- Exercise -
Please format the entries as a Markdown table with the columns Row and Line, beginning at the line that contains "text Zdroje dat" and stopping after the line that contains "text Asbestos, By". Number each row and leave out blank lines.

- Data to process -
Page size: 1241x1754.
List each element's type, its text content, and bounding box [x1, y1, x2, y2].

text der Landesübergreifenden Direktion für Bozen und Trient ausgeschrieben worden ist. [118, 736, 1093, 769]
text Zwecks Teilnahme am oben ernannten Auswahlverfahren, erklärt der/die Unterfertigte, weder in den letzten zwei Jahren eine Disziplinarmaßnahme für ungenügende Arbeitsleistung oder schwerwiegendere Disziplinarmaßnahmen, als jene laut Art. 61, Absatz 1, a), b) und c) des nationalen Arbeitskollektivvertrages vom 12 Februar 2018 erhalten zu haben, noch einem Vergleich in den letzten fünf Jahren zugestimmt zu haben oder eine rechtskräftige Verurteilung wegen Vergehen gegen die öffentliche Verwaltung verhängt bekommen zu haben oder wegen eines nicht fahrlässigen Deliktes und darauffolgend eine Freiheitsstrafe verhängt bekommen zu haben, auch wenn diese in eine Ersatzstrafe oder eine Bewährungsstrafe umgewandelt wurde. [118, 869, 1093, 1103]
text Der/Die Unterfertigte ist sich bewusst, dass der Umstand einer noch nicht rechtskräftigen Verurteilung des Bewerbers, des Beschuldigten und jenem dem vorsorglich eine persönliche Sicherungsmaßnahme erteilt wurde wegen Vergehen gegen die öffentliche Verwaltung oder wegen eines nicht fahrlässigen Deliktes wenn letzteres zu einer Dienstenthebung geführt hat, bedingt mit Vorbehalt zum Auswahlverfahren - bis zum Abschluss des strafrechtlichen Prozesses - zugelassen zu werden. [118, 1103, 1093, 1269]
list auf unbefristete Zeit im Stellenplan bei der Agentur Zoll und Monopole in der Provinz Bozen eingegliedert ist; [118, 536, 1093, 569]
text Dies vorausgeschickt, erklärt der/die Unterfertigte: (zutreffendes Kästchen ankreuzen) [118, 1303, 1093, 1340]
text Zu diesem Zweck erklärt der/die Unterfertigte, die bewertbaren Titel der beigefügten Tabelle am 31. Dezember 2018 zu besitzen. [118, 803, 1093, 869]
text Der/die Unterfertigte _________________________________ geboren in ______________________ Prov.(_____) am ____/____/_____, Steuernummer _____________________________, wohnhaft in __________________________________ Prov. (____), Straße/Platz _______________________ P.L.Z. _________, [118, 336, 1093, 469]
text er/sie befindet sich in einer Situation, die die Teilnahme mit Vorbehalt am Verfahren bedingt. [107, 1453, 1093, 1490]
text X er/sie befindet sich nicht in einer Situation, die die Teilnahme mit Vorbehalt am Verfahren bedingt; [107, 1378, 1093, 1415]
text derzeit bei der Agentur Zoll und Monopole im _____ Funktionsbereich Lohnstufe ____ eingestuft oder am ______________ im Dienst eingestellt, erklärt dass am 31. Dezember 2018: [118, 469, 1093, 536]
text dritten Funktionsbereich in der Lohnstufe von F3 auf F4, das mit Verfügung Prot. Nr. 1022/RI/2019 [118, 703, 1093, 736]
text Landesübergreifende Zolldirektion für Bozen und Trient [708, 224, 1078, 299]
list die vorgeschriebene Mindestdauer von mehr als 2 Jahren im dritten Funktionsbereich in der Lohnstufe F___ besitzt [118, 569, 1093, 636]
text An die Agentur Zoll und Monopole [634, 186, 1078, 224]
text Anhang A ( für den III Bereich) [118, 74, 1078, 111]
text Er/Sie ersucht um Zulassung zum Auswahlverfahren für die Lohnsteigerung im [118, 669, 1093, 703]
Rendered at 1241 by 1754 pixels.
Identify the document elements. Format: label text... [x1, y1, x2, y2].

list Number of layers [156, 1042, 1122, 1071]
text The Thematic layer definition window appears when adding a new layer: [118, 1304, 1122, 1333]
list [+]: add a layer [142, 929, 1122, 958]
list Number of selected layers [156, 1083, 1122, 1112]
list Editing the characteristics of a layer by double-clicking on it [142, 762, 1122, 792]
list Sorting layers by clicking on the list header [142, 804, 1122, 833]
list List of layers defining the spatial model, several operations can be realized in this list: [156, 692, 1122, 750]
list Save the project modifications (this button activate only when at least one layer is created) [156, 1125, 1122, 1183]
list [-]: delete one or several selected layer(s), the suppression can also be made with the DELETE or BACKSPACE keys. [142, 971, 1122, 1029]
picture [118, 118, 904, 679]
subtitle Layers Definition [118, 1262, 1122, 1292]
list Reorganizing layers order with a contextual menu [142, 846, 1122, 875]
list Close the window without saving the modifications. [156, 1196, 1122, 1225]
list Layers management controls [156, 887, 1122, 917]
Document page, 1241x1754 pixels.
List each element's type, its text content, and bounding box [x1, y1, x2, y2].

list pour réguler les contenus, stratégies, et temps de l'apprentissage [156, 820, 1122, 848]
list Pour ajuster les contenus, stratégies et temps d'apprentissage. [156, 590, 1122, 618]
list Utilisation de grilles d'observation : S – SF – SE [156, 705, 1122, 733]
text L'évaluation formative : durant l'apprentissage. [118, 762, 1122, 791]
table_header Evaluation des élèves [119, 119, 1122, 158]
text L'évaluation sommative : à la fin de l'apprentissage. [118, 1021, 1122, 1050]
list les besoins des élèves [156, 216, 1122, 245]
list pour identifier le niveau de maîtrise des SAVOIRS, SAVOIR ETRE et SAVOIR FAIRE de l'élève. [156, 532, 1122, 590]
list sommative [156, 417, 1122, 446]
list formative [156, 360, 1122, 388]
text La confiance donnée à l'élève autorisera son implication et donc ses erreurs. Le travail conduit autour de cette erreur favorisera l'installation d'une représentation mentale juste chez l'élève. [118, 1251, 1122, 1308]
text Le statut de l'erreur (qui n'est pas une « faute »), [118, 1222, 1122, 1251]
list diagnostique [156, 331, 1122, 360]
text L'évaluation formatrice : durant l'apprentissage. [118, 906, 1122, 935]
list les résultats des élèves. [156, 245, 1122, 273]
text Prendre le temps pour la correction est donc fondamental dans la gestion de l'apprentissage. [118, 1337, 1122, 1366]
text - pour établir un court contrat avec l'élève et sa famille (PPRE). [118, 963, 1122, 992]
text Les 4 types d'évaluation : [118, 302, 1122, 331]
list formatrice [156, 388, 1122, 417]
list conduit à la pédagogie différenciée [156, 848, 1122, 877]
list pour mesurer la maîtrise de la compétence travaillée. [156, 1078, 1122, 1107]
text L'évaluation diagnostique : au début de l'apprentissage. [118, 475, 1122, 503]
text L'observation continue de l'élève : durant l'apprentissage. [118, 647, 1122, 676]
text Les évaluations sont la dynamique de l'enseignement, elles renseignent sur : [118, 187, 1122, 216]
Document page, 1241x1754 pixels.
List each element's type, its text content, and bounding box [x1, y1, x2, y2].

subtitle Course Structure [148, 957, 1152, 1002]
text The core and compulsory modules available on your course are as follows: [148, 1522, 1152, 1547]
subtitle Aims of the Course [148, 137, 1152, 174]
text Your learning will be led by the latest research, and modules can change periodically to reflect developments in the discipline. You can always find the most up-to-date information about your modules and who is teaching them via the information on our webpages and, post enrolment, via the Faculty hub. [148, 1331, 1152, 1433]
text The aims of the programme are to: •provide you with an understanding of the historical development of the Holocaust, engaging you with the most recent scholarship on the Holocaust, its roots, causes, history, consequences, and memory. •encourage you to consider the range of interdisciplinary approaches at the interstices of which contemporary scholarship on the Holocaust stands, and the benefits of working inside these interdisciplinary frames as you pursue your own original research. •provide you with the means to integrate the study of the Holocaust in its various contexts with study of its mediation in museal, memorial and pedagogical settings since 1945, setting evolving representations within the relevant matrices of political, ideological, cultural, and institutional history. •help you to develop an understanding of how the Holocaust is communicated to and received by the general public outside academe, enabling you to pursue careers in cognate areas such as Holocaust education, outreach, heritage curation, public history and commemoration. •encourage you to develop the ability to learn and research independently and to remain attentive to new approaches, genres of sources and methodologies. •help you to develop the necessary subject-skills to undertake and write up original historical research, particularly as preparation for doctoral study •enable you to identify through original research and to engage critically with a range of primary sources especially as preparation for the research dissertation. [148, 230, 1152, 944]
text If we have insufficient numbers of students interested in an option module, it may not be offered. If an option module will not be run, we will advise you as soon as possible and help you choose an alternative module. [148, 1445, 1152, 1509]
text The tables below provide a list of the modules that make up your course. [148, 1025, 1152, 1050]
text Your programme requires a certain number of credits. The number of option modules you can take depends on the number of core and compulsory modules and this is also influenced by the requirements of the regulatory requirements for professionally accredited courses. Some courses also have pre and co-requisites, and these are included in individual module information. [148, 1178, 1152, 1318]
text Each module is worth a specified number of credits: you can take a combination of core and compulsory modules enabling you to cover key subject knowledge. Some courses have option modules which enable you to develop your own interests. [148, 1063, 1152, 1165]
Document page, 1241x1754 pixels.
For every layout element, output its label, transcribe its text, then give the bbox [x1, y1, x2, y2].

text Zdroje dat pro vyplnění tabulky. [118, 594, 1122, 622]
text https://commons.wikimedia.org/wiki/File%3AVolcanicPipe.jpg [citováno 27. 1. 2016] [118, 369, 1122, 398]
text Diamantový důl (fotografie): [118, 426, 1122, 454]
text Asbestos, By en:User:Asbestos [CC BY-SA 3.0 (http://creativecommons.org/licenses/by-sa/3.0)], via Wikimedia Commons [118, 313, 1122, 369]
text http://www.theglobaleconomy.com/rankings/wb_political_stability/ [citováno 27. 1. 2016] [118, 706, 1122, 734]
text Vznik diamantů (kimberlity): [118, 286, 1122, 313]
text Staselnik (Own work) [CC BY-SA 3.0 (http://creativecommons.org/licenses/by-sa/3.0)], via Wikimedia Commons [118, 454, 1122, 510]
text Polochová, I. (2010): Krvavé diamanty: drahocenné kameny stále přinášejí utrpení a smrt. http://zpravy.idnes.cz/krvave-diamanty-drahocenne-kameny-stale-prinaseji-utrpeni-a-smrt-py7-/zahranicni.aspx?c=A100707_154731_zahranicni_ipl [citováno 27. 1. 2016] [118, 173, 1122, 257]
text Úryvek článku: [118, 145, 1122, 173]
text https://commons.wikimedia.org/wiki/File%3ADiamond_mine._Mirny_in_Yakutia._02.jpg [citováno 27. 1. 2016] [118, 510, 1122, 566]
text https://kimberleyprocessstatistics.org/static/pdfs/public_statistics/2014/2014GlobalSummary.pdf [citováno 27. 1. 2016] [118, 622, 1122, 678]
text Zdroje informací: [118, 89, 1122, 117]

- Answer in full -
| Row | Line |
|---|---|
| 1 | text Zdroje dat pro vyplnění tabulky. [118, 594, 1122, 622] |
| 2 | text https://commons.wikimedia.org/wiki/File%3AVolcanicPipe.jpg [citováno 27. 1. 2016] [118, 369, 1122, 398] |
| 3 | text Diamantový důl (fotografie): [118, 426, 1122, 454] |
| 4 | text Asbestos, By en:User:Asbestos [CC BY-SA 3.0 (http://creativecommons.org/licenses/by-sa/3.0)], via Wikimedia Commons [118, 313, 1122, 369] |